본 논문에서는 문화유산정보 말뭉치 구축을 위한 개체명 및 이벤트 부착 도구를 제안한다. 제안하는 도구를 이용하여 말뭉치 구축자는 문화유산정보 관리에 유용한 시간, 장소, 인물, 사건을 중심으로 개체명과 이벤트를 부착할 수 있다. 이 때, 개체명과 이벤트 부착이 용이하도록, 제안하는 도구에서 줄번호나 어절번호와 같은 개체명이나 이벤트의 위치정보를 자동으로 부착하며, 구축된 개체명이나 이벤트 중에서 하나를 선택하면 해당 문자열을 원문에서 진한 이탤릭체로 표시하여 올바르게 부착되었는지 쉽게 확인할 수 있다. 그리고, 제안하는 도구는 말뭉치 구축자의 수작업을 줄이기 위해서 개체명 자동인식 패턴을 활용한다. 학습말뭉치가 거의 없다는 점을 고려하여 단순한 규칙 패턴을 학습한다. 또한, 오류 전파를 차단하기 위해서, 제안하는 개체명 자동인식 패턴은 개체명 부착 말뭉치에서 추가적인 분석처리 없이 바로 추출한다. 실험결과 제안하는 개체명 및 이벤트 부착 도구는 말뭉치 구축자의 수작업량을 절반이상 줄여주었다.



  1. Bang-Hyeon Na, "A Design of Cultural and Historical Contents Model for Web Services", Proceedings of the Association of Korean Cultural and Historical Geographers Symposium, pp.27-35, Nov. 2010.
  2. Dong-hwan Yoo, "The current situation and the task of developing the national cultural heritage contents", Korean Studies, Vol.12, pp.5-49, Jun. 2008.

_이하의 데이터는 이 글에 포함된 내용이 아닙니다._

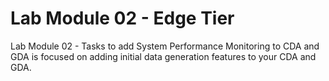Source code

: # Lab Module 02 - Edge Tier
Lab Module 02 - Tasks to add System Performance Monitoring to CDA and GDA is focused on adding initial data generation features to your CDA and GDA. 

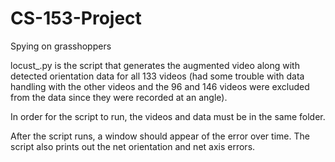 # CS-153-Project
Spying on grasshoppers

locust_.py is the script that generates the augmented video along with detected orientation data for all 133 videos (had some trouble with data handling with the other videos and the 96 and 146 videos were excluded from the data since they were recorded at an angle).

In order for the script to run, the videos and data must be in the same folder.

After the script runs, a window should appear of the error over time. The script also prints out the net orientation and net axis errors. 

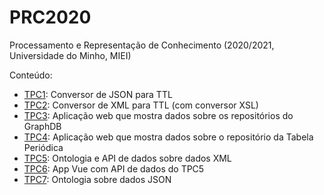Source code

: # PRC2020
Processamento e Representação de Conhecimento (2020/2021, Universidade do Minho, MIEI) 

Conteúdo: 
  - [TPC1](https://github.com/fliper6/PRC2021/tree/main/TPC1): Conversor de JSON para TTL <br/>
  - [TPC2](https://github.com/fliper6/PRC2021/tree/main/TPC2): Conversor de XML para TTL (com conversor XSL)<br/>
  - [TPC3](https://github.com/fliper6/PRC2021/tree/main/TPC3): Aplicação web que mostra dados sobre os repositórios do GraphDB<br/>
  - [TPC4](https://github.com/fliper6/PRC2021/tree/main/TPC4): Aplicação web que mostra dados sobre o repositório da Tabela Periódica<br/>
  - [TPC5](https://github.com/fliper6/PRC2021/tree/main/TPC5): Ontologia e API de dados sobre dados XML<br/>
  - [TPC6](https://github.com/fliper6/PRC2021/tree/main/TPC6): App Vue com API de dados do TPC5<br/>
  - [TPC7](https://github.com/fliper6/PRC2021/tree/main/TPC7): Ontologia sobre dados JSON<br/>
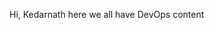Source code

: Hi, Kedarnath
here we all have DevOps content 


<!---
kedarnath9988/kedarnath9988 is a ✨ special ✨ repository because its `README.md` (this file) appears on your GitHub profile.
You can click the Preview link to take a look at your changes.
--->
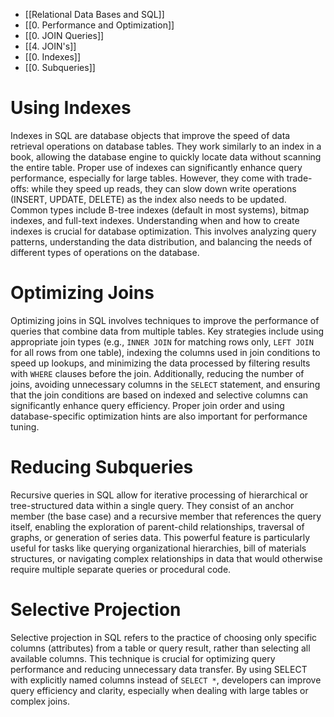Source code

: - [[Relational Data Bases and SQL]]
- [[0. Performance and Optimization]]
- [[0. JOIN Queries]]
- [[4. JOIN's]]
- [[0. Indexes]]
- [[0. Subqueries]]

# Using Indexes

Indexes in SQL are database objects that improve the speed of data retrieval operations on database tables. They work similarly to an index in a book, allowing the database engine to quickly locate data without scanning the entire table. Proper use of indexes can significantly enhance query performance, especially for large tables. However, they come with trade-offs: while they speed up reads, they can slow down write operations (INSERT, UPDATE, DELETE) as the index also needs to be updated. Common types include B-tree indexes (default in most systems), bitmap indexes, and full-text indexes. Understanding when and how to create indexes is crucial for database optimization. This involves analyzing query patterns, understanding the data distribution, and balancing the needs of different types of operations on the database.

# Optimizing Joins

Optimizing joins in SQL involves techniques to improve the performance of queries that combine data from multiple tables. Key strategies include using appropriate join types (e.g., `INNER JOIN` for matching rows only, `LEFT JOIN` for all rows from one table), indexing the columns used in join conditions to speed up lookups, and minimizing the data processed by filtering results with `WHERE` clauses before the join. Additionally, reducing the number of joins, avoiding unnecessary columns in the `SELECT` statement, and ensuring that the join conditions are based on indexed and selective columns can significantly enhance query efficiency. Proper join order and using database-specific optimization hints are also important for performance tuning.

# Reducing Subqueries

Recursive queries in SQL allow for iterative processing of hierarchical or tree-structured data within a single query. They consist of an anchor member (the base case) and a recursive member that references the query itself, enabling the exploration of parent-child relationships, traversal of graphs, or generation of series data. This powerful feature is particularly useful for tasks like querying organizational hierarchies, bill of materials structures, or navigating complex relationships in data that would otherwise require multiple separate queries or procedural code.

# Selective Projection

Selective projection in SQL refers to the practice of choosing only specific columns (attributes) from a table or query result, rather than selecting all available columns. This technique is crucial for optimizing query performance and reducing unnecessary data transfer. By using SELECT with explicitly named columns instead of `SELECT *`, developers can improve query efficiency and clarity, especially when dealing with large tables or complex joins.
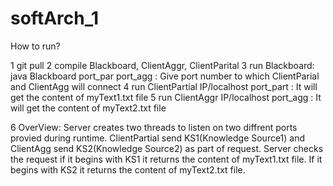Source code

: # softArch_1

How to run?

1 git pull
2 compile Blackboard, ClientAggr, ClientParital
3 run Blackboard: java Blackboard port_par port_agg : Give port number to which ClientParial and ClientAgg will connect
4 run ClientPartial IP/localhost port_part : It will get the content of myText1.txt file
5 run ClientAggr IP/localhost port_agg : It will get the content of myText2.txt file


6 OverView: Server creates two threads to listen on two diffrent ports provied during runtime. ClientPartial send KS1(Knowledge Source1) and ClientAgg send KS2(Knowledge Source2) as part of request. Server checks the request if it begins with KS1 it returns the content of myText1.txt file. If it begins with KS2 it returns the content of myText2.txt file.
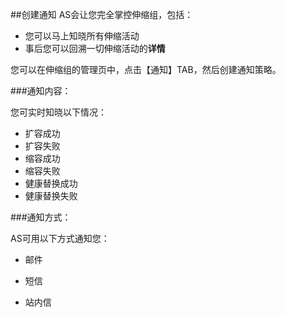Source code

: ##创建通知
AS会让您完全掌控伸缩组，包括：

- 您可以马上知晓所有伸缩活动
- 事后您可以回溯一切伸缩活动的**详情**

您可以在伸缩组的管理页中，点击【通知】TAB，然后创建通知策略。

###通知内容：

您可实时知晓以下情况：

- 扩容成功
- 扩容失败
- 缩容成功
- 缩容失败
- 健康替换成功
- 健康替换失败


###通知方式：

AS可用以下方式通知您：

- 邮件

- 短信

- 站内信
 





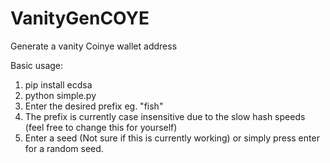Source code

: # VanityGenCOYE
 Generate a vanity Coinye wallet address

Basic usage:
1. pip install ecdsa
2. python simple.py
3. Enter the desired prefix eg. "fish"
4. The prefix is currently case insensitive due to the slow hash speeds (feel free to change this for yourself)
5. Enter a seed (Not sure if this is currently working) or simply press enter for a random seed.
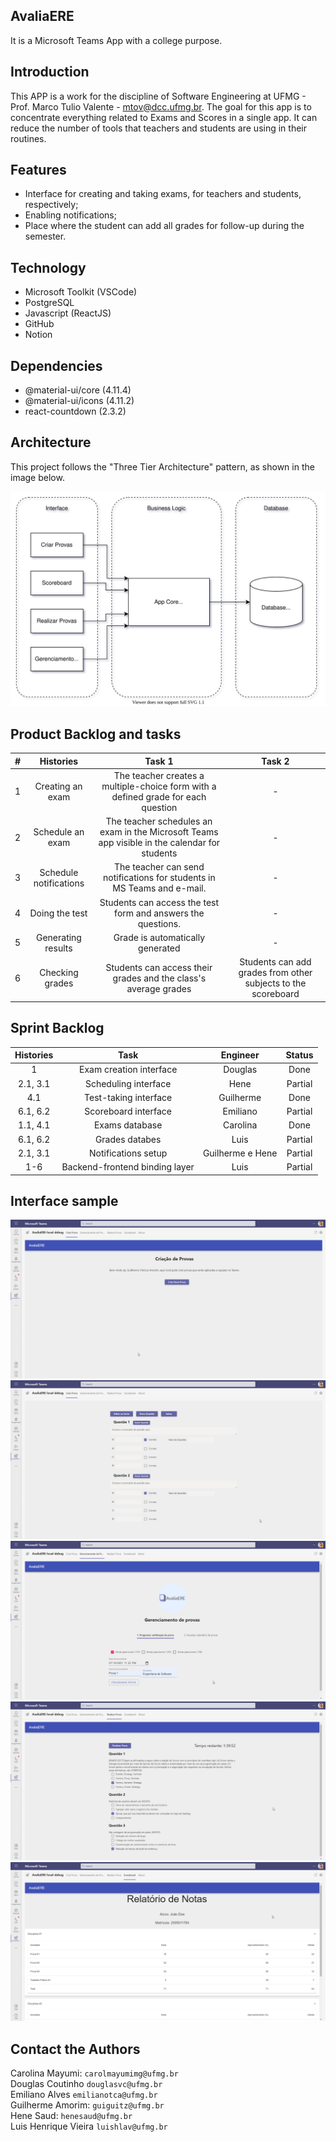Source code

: ## AvaliaERE
It is a Microsoft Teams App with a college purpose.

## Introduction
This APP is a work for the discipline of Software Engineering at UFMG - Prof. Marco Tulio Valente - mtov@dcc.ufmg.br.
The goal for this app is to concentrate everything related to Exams and Scores in a single app. It can reduce the number of tools that teachers and students are using in their routines.

## Features
- Interface for creating and taking exams, for teachers and students, respectively;
- Enabling notifications;
- Place where the student can add all grades for follow-up during the semester.

## Technology
- Microsoft Toolkit (VSCode)
- PostgreSQL
- Javascript (ReactJS)
- GitHub
- Notion

## Dependencies
- @material-ui/core (4.11.4)
- @material-ui/icons (4.11.2)
- react-countdown (2.3.2)

## Architecture
This project follows the "Three Tier Architecture" pattern, as shown in the image below.

![architecture](res/architecture.svg)

## Product Backlog and tasks
| # | Histories | Task 1 | Task 2 |
| :---: | :---: | :---: | :---: |
| 1 | Creating an exam | The teacher creates a multiple-choice form with a defined grade for each question | - |
| 2 | Schedule an exam | The teacher schedules an exam in the Microsoft Teams app visible in the calendar for students | - |
| 3 | Schedule notifications |  The teacher can send notifications for students in MS Teams and e-mail. | - |
| 4 | Doing the test | Students can access the test form and answers the questions. | - | Done |
| 5 | Generating results | Grade is automatically generated | - |
| 6 | Checking grades | Students can access their grades and the class's average grades | Students can add grades from other subjects to the scoreboard |

## Sprint Backlog
| Histories | Task | Engineer |  Status |
| :---: | :---: | :---: | :---: |
| 1 | Exam creation interface | Douglas | Done |
| 2.1, 3.1 | Scheduling interface | Hene | Partial |
| 4.1 | Test-taking interface | Guilherme | Done |
| 6.1, 6.2 | Scoreboard interface | Emiliano | Partial |
| 1.1, 4.1 | Exams database | Carolina | Done |
| 6.1, 6.2 | Grades databes | Luis | Partial |
| 2.1, 3.1 | Notifications setup | Guilherme e Hene | Partial |
| 1-6 | Backend-frontend binding layer | Luis | Partial |

## Interface sample
![criação_de_provas_1](imgs/criação_de_provas_1.png)
![criação_de_provas_2](imgs/criação_de_provas_2.png)
![gerenciamento_de_provas](imgs/gerenciamento_de_provas.png)
![realizar_provas](imgs/realizar_provas.png)
![scoreboard](imgs/scoreboard.png)

## Contact the Authors
Carolina Mayumi: `carolmayumimg@ufmg.br`  
Douglas Coutinho `douglasvc@ufmg.br`  
Emiliano Alves `emilianotca@ufmg.br`  
Guilherme Amorim: `guiguitz@ufmg.br`  
Hene Saud: `henesaud@ufmg.br`  
Luis Henrique Vieira `luishlav@ufmg.br`  
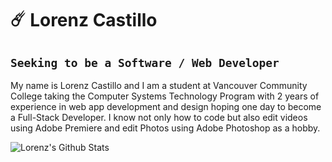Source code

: # ☄️ Lorenz Castillo

## **`Seeking to be a Software / Web Developer`**

My name is Lorenz Castillo and I am a student at Vancouver Community College taking the Computer Systems Technology Program with 2 years of experience in web app development and design hoping one day to become a Full-Stack Developer. I know not only how to code but also edit videos using Adobe Premiere and edit Photos using Adobe Photoshop as a hobby.

![Lorenz's Github Stats](https://github-readme-stats.vercel.app/api?username=lorenzcastillo&rank_icon=github&hide=stars,contribs,issues&show=reviews&show_icons=true&theme=dracula)

<!--
**LorenzCastillo/LorenzCastillo** is a ✨ _special_ ✨ repository because its `README.md` (this file) appears on your GitHub profile.

Here are some ideas to get you started:

- 🔭 I’m currently working on ...
- 🌱 I’m currently learning ...
- 👯 I’m looking to collaborate on ...
- 🤔 I’m looking for help with ...
- 💬 Ask me about ...
- 📫 How to reach me: ...
- 😄 Pronouns: ...
- ⚡ Fun fact: ...
-->
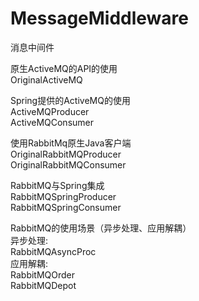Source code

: # MessageMiddleware
消息中间件

原生ActiveMQ的API的使用  
OriginalActiveMQ  

Spring提供的ActiveMQ的使用  
ActiveMQProducer  
ActiveMQConsumer  

使用RabbitMq原生Java客户端  
OriginalRabbitMQProducer  
OriginalRabbitMQConsumer  

RabbitMQ与Spring集成  
RabbitMQSpringProducer  
RabbitMQSpringConsumer  

RabbitMQ的使用场景（异步处理、应用解耦）  
异步处理:  
RabbitMQAsyncProc  
应用解耦:  
RabbitMQOrder  
RabbitMQDepot  

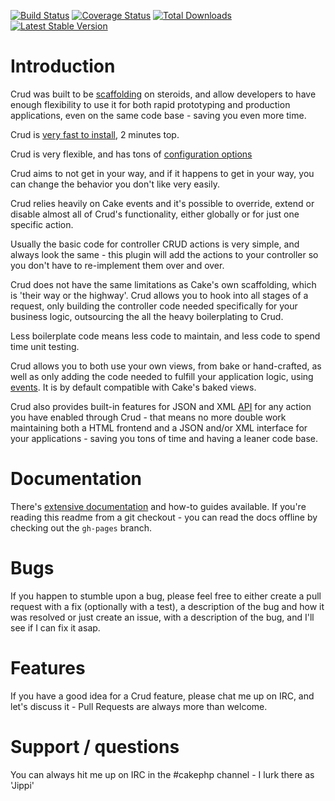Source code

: [![Build Status](https://travis-ci.org/jippi/cakephp-crud.png?branch=develop)](https://travis-ci.org/jippi/cakephp-crud)
[![Coverage Status](https://coveralls.io/repos/jippi/cakephp-crud/badge.png?branch=develop)](https://coveralls.io/r/jippi/cakephp-crud?branch=develop)
[![Total Downloads](https://poser.pugx.org/jippi/cakephp-crud/d/total.png)](https://packagist.org/packages/jippi/cakephp-crud)
[![Latest Stable Version](https://poser.pugx.org/jippi/cakephp-crud/v/stable.png)](https://packagist.org/packages/jippi/cakephp-nu)

# Introduction

Crud was built to be [scaffolding](http://book.cakephp.org/2.0/en/controllers/scaffolding.html) on steroids, and allow
developers to have enough flexibility to use it for both rapid prototyping and production applications, even on the same
code base - saving you even more time.

Crud is [very fast to install](http://cakephp.nu/cakephp-crud/docs/installation.html), 2 minutes top.

Crud is very flexible, and has tons of [configuration options](http://cakephp.nu/cakephp-crud/docs/configuration.html)

Crud aims to not get in your way, and if it happens to get in your way, you can change the behavior you don't like very
easily.

Crud relies heavily on Cake events and it's possible to override, extend or disable almost all of Crud's functionality,
either globally or for just one specific action.

Usually the basic code for controller CRUD actions is very simple, and always look the same - this plugin will add the
actions to your controller so you don't have to re-implement them over and over.

Crud does not have the same limitations as Cake's own scaffolding, which is 'their way or the highway'. Crud allows you
to hook into all stages of a request, only building the controller code needed specifically for your business logic,
outsourcing the all the heavy boilerplating to Crud.

Less boilerplate code means less code to maintain, and less code to spend time unit testing.

Crud allows you to both use your own views, from bake or hand-crafted, as well as only adding the code needed to fulfill
your application logic, using [events](http://cakephp.nu/cakephp-crud/docs/events.html). It is by default compatible with Cake's baked views.

Crud also provides built-in features for JSON and XML [API](http://cakephp.nu/cakephp-crud/docs/listeners/api.html) for any
action you have enabled through Crud - that means no more double work maintaining both a HTML frontend and a JSON and/or
XML interface for your applications - saving you tons of time and having a leaner code base.

# Documentation

There's [extensive documentation](http://cakephp.nu/cakephp-crud/docs/) and how-to guides available. If you're reading
this readme from a git checkout - you can read the docs offline by checking out the `gh-pages` branch.

# Bugs

If you happen to stumble upon a bug, please feel free to either create a pull request with a fix (optionally with a test),
a description of the bug and how it was resolved or just create an issue, with a description of the bug, and I'll see if
I can fix it asap.

# Features

If you have a good idea for a Crud feature, please chat me up on IRC, and let's discuss it - Pull Requests are always
more than welcome.

# Support / questions

You can always hit me up on IRC in the #cakephp channel - I lurk there as 'Jippi'
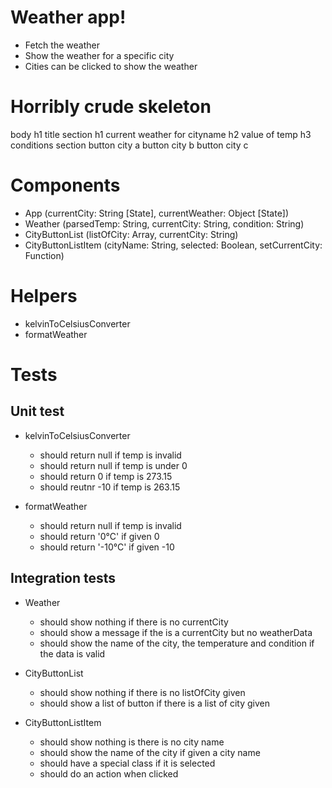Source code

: # Weather app!

- Fetch the weather
- Show the weather for a specific city
- Cities can be clicked to show the weather

# Horribly crude skeleton

body
  h1 title
  section
    h1 current weather for cityname
    h2 value of temp
    h3 conditions
  section
    button city a
    button city b
    button city c

# Components

- App (currentCity: String [State], currentWeather: Object [State])
- Weather (parsedTemp: String, currentCity: String, condition: String)
- CityButtonList (listOfCity: Array, currentCity: String)
- CityButtonListItem (cityName: String, selected: Boolean, setCurrentCity: Function)

# Helpers

- kelvinToCelsiusConverter
- formatWeather

# Tests

## Unit test

- kelvinToCelsiusConverter
  - should return null if temp is invalid
  - should return null if temp is under 0
  - should return 0 if temp is 273.15
  - should reutnr -10 if temp is 263.15

- formatWeather
  - should return null if temp is invalid
  - should return '0°C' if given 0
  - should return '-10°C' if given -10

## Integration tests

- Weather
  - should show nothing if there is no currentCity
  - should show a message if the is a currentCity but no weatherData
  - should show the name of the city, the temperature and condition if the data is valid

- CityButtonList
  - should show nothing if there is no listOfCity given
  - should show a list of button if there is a list of city given

- CityButtonListItem
  - should show nothing is there is no city name
  - should show the name of the city if given a city name
  - should have a special class if it is selected 
  - should do an action when clicked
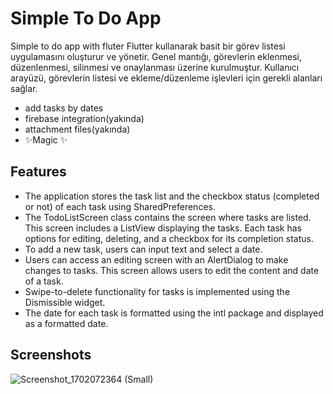 # Simple To Do App

Simple to do app with fluter
Flutter kullanarak basit bir görev listesi uygulamasını oluşturur ve yönetir.
Genel mantığı, görevlerin eklenmesi, düzenlenmesi, silinmesi ve onaylanması üzerine kurulmuştur. Kullanıcı arayüzü, görevlerin listesi ve ekleme/düzenleme işlevleri için gerekli alanları sağlar.
- add tasks by dates
- firebase integration(yakında)
- attachment files(yakında)
- ✨Magic ✨

## Features

- The application stores the task list and the checkbox status (completed or not) of each task using SharedPreferences.
- The TodoListScreen class contains the screen where tasks are listed. This screen includes a ListView displaying the tasks. Each task has options for editing, deleting, and a checkbox for its completion status.
- To add a new task, users can input text and select a date.
- Users can access an editing screen with an AlertDialog to make changes to tasks. This screen allows users to edit the content and date of a task.
- Swipe-to-delete functionality for tasks is implemented using the Dismissible widget.
- The date for each task is formatted using the intl package and displayed as a formatted date.

## Screenshots
![Screenshot_1702072364 (Small)](https://github.com/Enki013/todo_app/assets/39771190/dbfe8143-a0c9-4f57-b2cc-bc8616b4e1ec)
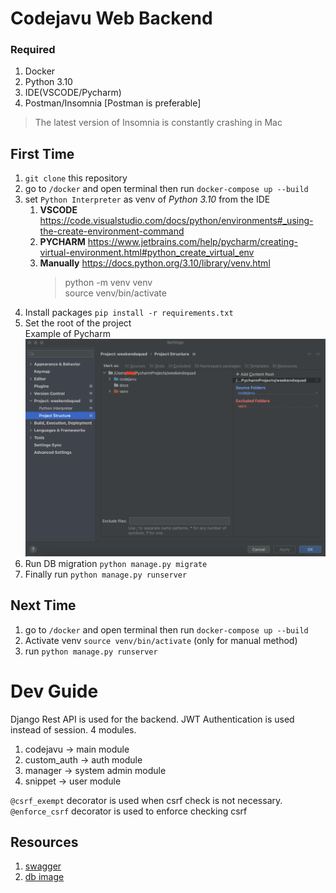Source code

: [//]: # (# codjvu)

[//]: # (yet another codejavu-backend rebuild, this time in django)

# Codejavu Web Backend 
### Required
1. Docker
2. Python 3.10
3. IDE(VSCODE/Pycharm) 
4. Postman/Insomnia [Postman is preferable]
> The latest version of Insomnia is constantly crashing in Mac

## First Time
1. `git clone` this repository
2. go to `/docker` and open terminal then run `docker-compose up --build`
3. set `Python Interpreter` as venv of _Python 3.10_ from the IDE
   1. **VSCODE** https://code.visualstudio.com/docs/python/environments#_using-the-create-environment-command
   2. **PYCHARM** https://www.jetbrains.com/help/pycharm/creating-virtual-environment.html#python_create_virtual_env
   3. **Manually** https://docs.python.org/3.10/library/venv.html
        > python -m venv venv<br>source venv/bin/activate
4. Install packages `pip install -r requirements.txt`
5. Set the root of the project<br>
   Example of Pycharm 
    ![pycharm project root setting](docs/img/root_dir.png)
6. Run DB migration `python manage.py migrate`
7. Finally run `python manage.py runserver`

## Next Time
1. go to `/docker` and open terminal then run `docker-compose up --build`
2. Activate venv `source venv/bin/activate` (only for manual method)
3. run `python manage.py runserver`

# Dev Guide
Django Rest API is used for the backend.
JWT Authentication is used instead of session.
4 modules.
1. codejavu -> main module
2. custom_auth -> auth module
3. manager -> system admin module
4. snippet -> user module

`@csrf_exempt` decorator is used when csrf check is not necessary.
`@enforce_csrf` decorator is used to enforce checking csrf

## Resources

1. [swagger](docs/codejavu_swagger.yaml)
2. [db image](docs/codjvu_db.drawio.png)


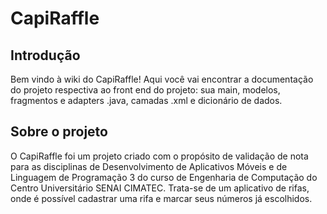 # CapiRaffle

## Introdução
Bem vindo à wiki do CapiRaffle! Aqui você vai encontrar a documentação do projeto respectiva ao front end do projeto: sua main, modelos, fragmentos e adapters .java, camadas .xml e dicionário de dados.

## Sobre o projeto
O CapiRaffle foi um projeto criado com o propósito de validação de nota para as disciplinas de Desenvolvimento de Aplicativos Móveis e de Linguagem de Programação 3 do curso de Engenharia de Computação do Centro Universitário SENAI CIMATEC. Trata-se de um aplicativo de rifas, onde é possível cadastrar uma rifa e marcar seus números já escolhidos.
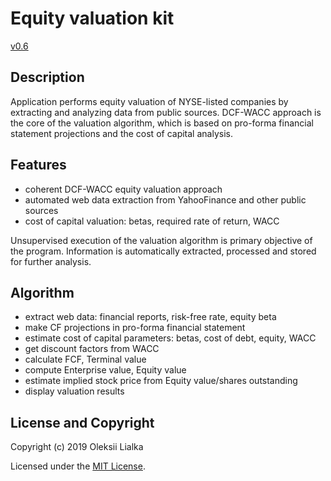 # Equity valuation kit

[v0.6](CHANGELOG.md)

## Description
Application performs equity valuation of NYSE-listed companies by extracting and analyzing data from public sources. DCF-WACC approach is the core of the valuation algorithm, which is based on pro-forma financial statement projections and the cost of capital analysis.

## Features
- coherent DCF-WACC equity valuation approach
- automated web data extraction from YahooFinance and other public sources
- cost of capital valuation: betas, required rate of return, WACC

Unsupervised execution of the valuation algorithm is primary objective of the program. Information is automatically extracted, processed and stored for further analysis.


## Algorithm
- extract web data: financial reports, risk-free rate, equity beta
- make CF projections in pro-forma financial statement
- estimate cost of capital parameters: betas, cost of debt, equity, WACC
- get discount factors from WACC
- calculate FCF, Terminal value
- compute Enterprise value, Equity value
- estimate implied stock price from Equity value/shares outstanding
- display valuation results

## License and Copyright
Copyright (c) 2019 Oleksii Lialka

Licensed under the [MIT License](LICENSE.md).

  3. So-Young Cha, Jung-Wha Kim, "Constructing a Foundation for Semantic Structure of Korean Heritage Information : A Study on Creating a Substructure of Korean Heritage Portal by Implementing CIDOC CRM", Proceedings of the 17th Conference on the Korean Society for Information Management, pp.177-184, Aug. 2010.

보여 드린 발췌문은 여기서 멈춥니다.